YOUR INSTRUCTIONS: Each line that includes "assign" must be copied from the records.

DATASET EXTRACT:
══════════════════════════════

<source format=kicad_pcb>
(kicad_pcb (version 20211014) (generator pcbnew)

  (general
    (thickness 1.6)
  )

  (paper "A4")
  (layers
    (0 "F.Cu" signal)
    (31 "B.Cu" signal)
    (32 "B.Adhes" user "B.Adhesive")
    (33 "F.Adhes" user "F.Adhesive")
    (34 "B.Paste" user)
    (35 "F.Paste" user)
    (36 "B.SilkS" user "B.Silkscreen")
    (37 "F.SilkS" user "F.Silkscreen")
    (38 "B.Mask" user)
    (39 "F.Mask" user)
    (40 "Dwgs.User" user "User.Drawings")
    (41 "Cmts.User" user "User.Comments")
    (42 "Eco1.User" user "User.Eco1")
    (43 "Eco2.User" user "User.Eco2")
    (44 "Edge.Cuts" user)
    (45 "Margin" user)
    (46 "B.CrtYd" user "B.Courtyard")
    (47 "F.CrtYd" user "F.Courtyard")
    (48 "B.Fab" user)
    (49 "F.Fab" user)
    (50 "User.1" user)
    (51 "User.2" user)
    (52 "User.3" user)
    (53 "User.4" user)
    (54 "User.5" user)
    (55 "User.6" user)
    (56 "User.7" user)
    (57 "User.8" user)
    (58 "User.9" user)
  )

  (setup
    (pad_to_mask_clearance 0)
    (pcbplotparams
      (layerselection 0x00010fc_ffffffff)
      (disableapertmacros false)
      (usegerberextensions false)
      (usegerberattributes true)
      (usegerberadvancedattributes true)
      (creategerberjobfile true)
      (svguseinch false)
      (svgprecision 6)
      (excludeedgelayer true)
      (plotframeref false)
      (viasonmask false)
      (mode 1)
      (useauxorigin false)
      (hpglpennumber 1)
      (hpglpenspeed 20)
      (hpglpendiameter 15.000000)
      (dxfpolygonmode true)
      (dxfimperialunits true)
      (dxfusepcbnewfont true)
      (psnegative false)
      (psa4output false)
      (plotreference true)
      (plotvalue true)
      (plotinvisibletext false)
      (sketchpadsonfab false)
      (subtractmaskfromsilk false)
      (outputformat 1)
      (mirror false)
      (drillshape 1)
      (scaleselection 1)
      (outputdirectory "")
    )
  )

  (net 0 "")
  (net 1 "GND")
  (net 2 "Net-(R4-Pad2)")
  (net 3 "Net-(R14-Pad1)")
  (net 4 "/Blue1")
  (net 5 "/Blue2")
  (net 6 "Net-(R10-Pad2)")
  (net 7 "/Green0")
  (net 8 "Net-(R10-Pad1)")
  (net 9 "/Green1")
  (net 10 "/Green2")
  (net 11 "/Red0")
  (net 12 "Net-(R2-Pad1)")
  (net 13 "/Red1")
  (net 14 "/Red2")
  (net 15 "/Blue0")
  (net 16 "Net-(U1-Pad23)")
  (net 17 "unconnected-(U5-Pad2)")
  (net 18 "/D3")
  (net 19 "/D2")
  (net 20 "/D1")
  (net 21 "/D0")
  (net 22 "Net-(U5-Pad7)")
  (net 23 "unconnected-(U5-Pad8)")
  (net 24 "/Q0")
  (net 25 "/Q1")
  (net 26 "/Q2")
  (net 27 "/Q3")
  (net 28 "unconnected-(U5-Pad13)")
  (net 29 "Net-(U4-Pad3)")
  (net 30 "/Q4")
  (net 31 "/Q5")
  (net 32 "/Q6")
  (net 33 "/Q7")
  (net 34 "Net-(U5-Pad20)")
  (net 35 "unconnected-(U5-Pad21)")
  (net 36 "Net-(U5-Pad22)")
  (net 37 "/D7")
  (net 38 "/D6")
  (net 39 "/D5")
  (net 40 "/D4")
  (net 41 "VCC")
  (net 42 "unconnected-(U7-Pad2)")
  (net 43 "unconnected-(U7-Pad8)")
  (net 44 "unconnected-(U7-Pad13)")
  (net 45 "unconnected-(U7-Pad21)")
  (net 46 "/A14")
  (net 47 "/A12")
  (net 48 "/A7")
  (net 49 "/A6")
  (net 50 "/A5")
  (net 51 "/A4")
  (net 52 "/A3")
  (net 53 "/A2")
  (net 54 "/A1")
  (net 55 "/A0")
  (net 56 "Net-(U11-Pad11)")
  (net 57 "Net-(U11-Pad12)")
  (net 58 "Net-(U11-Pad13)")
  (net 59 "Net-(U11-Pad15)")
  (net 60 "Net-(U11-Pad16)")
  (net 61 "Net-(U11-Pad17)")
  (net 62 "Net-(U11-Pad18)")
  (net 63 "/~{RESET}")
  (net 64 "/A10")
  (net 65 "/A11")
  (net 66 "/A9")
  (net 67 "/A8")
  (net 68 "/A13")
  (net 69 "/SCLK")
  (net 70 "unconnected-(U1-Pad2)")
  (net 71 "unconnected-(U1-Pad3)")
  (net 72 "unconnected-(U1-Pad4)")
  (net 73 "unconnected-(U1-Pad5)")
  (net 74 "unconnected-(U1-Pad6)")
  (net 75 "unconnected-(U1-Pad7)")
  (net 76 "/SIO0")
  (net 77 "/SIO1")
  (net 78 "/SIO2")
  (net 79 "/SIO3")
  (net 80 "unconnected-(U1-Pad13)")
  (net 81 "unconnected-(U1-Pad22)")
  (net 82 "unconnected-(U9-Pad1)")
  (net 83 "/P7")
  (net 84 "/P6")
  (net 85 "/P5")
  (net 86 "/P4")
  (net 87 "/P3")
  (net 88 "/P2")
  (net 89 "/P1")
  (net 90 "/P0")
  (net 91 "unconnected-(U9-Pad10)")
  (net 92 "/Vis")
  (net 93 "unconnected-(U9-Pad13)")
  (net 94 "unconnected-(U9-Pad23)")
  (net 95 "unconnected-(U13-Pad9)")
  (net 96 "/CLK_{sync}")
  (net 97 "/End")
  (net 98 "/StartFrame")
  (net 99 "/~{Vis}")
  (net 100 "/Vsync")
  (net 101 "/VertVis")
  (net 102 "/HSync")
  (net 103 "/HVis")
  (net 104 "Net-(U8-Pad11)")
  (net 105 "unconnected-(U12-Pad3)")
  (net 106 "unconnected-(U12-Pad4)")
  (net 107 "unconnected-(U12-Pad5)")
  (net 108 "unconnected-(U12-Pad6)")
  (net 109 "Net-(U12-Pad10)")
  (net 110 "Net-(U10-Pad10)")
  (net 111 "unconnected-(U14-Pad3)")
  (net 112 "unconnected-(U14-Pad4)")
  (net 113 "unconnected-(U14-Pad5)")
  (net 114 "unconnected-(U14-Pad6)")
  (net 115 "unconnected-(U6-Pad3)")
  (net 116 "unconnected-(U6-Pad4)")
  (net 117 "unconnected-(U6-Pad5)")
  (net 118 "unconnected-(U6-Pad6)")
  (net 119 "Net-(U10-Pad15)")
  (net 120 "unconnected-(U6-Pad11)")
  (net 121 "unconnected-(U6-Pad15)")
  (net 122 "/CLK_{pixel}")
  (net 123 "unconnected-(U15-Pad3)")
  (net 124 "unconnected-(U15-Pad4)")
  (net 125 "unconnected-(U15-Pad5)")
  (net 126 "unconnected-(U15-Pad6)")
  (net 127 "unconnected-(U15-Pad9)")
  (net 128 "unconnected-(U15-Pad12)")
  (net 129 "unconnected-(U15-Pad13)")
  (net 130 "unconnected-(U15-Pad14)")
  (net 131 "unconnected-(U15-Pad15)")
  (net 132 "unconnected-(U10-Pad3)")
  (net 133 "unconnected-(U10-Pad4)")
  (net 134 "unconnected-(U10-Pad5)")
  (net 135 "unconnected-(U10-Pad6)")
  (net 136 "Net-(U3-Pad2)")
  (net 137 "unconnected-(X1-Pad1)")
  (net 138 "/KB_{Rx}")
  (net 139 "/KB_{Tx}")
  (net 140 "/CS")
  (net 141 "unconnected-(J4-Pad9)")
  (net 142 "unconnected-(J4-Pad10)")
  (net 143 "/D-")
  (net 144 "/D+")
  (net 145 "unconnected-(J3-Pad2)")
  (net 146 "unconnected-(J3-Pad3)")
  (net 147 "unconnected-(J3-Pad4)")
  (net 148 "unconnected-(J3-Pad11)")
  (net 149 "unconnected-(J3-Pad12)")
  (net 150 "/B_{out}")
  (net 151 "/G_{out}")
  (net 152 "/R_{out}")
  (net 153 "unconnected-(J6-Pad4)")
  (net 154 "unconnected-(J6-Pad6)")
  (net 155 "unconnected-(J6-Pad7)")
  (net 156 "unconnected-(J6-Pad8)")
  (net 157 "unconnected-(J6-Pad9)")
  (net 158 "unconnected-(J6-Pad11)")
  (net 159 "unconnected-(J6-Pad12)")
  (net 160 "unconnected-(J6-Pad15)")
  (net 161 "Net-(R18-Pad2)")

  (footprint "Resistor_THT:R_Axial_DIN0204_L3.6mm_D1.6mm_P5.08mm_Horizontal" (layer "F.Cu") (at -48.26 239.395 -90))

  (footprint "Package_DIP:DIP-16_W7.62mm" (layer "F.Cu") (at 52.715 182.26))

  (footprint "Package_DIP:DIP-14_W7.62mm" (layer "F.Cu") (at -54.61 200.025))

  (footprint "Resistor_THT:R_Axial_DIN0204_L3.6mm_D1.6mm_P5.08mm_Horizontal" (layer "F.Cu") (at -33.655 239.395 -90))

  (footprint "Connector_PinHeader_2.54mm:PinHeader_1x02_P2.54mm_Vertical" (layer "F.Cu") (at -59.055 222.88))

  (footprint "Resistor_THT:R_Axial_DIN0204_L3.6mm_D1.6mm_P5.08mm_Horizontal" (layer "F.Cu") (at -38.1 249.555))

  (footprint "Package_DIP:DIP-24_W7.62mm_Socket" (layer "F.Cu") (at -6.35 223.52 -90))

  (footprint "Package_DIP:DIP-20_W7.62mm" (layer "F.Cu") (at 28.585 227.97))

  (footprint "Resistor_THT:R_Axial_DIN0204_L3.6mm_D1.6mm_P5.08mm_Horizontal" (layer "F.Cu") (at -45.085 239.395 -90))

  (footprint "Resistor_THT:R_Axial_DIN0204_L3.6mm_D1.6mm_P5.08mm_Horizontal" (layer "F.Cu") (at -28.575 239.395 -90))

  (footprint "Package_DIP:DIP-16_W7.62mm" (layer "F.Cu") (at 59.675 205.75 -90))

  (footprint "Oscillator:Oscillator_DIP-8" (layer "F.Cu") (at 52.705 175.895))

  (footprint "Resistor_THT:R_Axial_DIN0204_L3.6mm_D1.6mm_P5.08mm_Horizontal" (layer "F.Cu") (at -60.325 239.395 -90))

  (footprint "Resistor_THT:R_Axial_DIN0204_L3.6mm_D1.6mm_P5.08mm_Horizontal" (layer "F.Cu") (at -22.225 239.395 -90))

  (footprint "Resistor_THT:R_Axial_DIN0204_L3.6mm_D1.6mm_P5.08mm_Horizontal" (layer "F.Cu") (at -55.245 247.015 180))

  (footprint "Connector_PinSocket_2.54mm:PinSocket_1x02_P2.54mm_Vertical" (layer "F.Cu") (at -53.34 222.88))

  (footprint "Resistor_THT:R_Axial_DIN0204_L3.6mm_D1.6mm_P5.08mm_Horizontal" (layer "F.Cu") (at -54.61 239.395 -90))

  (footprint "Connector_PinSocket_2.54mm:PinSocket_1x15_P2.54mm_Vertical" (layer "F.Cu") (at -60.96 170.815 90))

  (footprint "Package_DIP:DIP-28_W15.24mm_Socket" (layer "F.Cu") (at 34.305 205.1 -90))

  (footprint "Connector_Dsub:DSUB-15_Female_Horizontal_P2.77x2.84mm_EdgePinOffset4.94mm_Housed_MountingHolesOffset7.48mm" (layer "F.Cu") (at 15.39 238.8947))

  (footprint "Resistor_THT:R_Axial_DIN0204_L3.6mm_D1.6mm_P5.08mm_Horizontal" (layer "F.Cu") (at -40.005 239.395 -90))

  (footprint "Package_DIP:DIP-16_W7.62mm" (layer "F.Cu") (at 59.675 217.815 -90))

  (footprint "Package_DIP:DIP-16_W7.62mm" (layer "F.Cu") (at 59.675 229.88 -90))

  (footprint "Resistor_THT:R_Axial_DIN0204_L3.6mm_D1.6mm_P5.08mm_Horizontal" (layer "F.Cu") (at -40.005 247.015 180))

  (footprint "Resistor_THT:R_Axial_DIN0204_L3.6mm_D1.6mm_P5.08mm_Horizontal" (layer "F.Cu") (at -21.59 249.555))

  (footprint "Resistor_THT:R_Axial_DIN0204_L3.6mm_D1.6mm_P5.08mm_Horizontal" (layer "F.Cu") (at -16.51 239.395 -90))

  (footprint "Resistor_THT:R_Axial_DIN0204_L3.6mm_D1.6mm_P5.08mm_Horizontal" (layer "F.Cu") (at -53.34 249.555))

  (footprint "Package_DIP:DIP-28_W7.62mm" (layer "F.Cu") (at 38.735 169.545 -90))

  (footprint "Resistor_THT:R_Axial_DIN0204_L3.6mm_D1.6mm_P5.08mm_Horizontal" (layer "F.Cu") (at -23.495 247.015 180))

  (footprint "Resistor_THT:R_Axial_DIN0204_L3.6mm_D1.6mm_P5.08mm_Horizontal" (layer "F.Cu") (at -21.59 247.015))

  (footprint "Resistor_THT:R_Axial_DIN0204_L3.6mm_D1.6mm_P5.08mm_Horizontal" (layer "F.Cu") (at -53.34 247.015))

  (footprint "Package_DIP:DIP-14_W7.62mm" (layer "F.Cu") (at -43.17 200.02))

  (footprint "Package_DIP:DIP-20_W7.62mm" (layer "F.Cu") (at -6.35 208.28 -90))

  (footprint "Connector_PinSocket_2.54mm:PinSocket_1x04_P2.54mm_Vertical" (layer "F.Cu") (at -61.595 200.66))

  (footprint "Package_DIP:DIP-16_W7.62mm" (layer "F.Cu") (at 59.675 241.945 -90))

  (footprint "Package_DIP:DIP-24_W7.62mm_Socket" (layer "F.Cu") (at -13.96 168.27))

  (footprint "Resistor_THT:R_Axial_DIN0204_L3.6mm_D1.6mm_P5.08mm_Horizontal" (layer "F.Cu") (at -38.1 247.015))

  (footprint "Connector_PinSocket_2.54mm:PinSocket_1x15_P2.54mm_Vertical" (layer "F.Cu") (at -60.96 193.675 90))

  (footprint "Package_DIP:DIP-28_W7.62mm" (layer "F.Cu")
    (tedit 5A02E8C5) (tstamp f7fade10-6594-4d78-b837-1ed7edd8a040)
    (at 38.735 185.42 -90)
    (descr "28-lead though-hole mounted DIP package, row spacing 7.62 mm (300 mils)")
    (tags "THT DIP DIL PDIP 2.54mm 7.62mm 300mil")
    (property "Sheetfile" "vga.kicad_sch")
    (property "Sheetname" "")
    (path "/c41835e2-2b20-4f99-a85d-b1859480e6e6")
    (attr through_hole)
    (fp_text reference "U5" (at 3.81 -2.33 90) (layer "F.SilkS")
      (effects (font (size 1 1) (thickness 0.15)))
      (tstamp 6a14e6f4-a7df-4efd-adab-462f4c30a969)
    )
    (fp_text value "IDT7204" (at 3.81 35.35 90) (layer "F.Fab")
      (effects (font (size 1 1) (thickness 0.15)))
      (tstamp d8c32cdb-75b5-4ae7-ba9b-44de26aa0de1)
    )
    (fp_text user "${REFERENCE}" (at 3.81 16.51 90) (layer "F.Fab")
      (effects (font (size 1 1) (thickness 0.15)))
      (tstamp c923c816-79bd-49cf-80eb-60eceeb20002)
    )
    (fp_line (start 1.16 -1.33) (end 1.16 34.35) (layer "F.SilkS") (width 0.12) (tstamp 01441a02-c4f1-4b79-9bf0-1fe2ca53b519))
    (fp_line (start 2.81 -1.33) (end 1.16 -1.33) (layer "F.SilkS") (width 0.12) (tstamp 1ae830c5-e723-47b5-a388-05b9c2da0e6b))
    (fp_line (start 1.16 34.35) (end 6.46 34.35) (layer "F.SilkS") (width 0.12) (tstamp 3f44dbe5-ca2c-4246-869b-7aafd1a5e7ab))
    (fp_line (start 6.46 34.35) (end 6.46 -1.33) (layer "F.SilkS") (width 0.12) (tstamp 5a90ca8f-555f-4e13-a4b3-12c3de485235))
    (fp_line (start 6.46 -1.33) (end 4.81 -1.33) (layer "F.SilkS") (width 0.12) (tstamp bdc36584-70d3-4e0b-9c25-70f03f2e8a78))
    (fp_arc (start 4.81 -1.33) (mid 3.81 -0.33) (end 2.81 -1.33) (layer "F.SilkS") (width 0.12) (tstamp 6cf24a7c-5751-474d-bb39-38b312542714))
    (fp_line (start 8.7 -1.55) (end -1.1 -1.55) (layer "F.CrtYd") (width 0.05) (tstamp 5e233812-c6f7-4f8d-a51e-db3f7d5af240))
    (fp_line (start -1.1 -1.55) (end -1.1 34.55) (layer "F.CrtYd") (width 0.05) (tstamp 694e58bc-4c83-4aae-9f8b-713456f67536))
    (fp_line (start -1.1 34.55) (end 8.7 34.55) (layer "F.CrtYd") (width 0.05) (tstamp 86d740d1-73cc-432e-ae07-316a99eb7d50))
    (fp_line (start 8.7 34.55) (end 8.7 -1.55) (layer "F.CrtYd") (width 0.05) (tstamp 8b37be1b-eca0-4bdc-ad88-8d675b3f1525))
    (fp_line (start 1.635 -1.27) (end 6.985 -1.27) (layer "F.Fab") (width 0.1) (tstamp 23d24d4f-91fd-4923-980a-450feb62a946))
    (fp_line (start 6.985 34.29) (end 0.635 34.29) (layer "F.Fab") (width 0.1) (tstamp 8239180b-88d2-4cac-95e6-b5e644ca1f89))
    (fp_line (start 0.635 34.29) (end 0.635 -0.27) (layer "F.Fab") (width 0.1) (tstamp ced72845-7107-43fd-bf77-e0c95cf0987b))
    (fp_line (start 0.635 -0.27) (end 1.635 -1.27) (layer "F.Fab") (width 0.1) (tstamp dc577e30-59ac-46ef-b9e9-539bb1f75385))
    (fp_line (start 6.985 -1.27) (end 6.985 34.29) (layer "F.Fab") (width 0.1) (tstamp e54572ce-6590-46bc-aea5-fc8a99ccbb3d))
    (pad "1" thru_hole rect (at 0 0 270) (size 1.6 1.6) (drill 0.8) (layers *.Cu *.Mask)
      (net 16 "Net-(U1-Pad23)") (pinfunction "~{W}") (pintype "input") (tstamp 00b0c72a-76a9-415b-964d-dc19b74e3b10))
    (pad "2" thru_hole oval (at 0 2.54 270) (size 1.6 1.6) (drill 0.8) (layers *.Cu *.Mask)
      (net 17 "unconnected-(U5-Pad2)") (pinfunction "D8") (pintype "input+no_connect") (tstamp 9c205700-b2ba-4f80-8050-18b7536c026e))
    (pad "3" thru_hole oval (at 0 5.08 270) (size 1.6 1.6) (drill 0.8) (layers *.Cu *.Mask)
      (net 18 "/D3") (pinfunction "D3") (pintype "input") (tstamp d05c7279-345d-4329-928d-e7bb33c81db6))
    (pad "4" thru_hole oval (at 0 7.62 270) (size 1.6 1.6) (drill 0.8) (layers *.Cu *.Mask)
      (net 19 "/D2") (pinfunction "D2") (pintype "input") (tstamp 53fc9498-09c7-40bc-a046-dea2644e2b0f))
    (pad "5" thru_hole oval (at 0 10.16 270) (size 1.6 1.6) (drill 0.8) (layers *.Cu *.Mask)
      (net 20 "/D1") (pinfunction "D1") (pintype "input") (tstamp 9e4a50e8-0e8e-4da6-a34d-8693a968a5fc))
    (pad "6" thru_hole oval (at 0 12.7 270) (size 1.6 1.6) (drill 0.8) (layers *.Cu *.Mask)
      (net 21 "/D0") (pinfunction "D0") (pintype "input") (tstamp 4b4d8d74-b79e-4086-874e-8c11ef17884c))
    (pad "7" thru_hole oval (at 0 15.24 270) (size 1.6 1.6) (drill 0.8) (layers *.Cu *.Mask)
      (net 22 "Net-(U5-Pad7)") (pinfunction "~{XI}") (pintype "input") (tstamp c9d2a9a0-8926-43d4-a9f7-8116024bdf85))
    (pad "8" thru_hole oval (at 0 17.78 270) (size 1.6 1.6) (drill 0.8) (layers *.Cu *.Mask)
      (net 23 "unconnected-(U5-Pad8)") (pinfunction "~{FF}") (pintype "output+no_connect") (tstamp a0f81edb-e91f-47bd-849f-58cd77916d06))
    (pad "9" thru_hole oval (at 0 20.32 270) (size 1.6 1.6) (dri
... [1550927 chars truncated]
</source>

══════════════════════════════

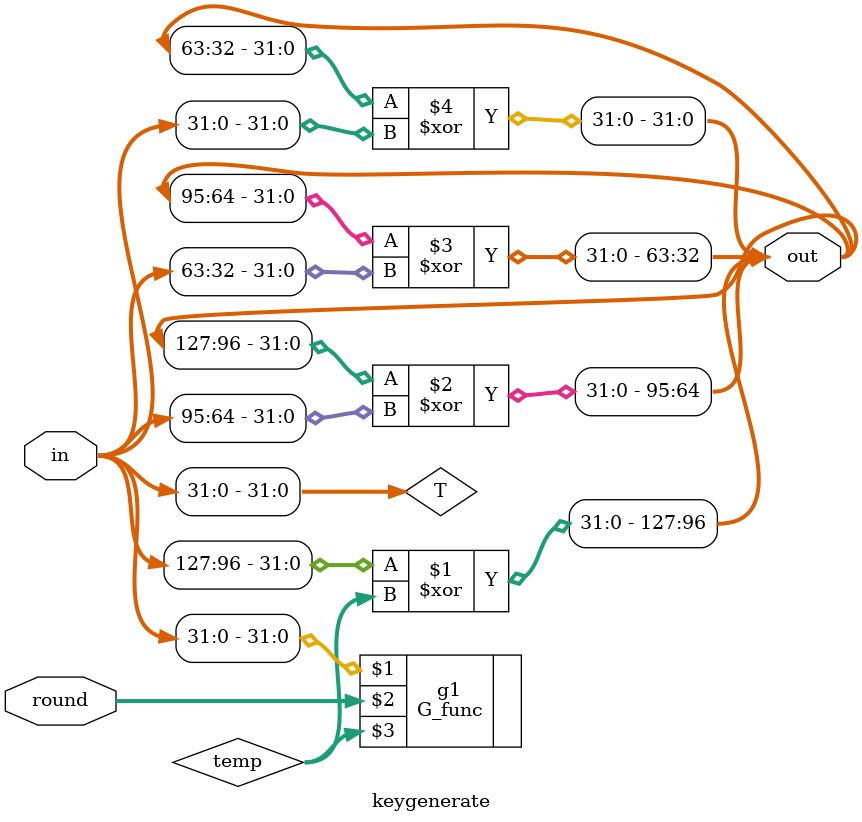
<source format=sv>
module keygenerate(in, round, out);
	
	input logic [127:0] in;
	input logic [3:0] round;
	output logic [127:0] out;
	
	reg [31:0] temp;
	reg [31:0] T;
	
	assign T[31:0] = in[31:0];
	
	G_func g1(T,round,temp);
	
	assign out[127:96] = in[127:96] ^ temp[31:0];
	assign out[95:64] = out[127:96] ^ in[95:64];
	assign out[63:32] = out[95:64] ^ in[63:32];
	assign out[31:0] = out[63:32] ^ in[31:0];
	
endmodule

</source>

══════════════════════════════

COMPLETED TASK:
	assign T[31:0] = in[31:0];
	assign out[127:96] = in[127:96] ^ temp[31:0];
	assign out[95:64] = out[127:96] ^ in[95:64];
	assign out[63:32] = out[95:64] ^ in[63:32];
	assign out[31:0] = out[63:32] ^ in[31:0];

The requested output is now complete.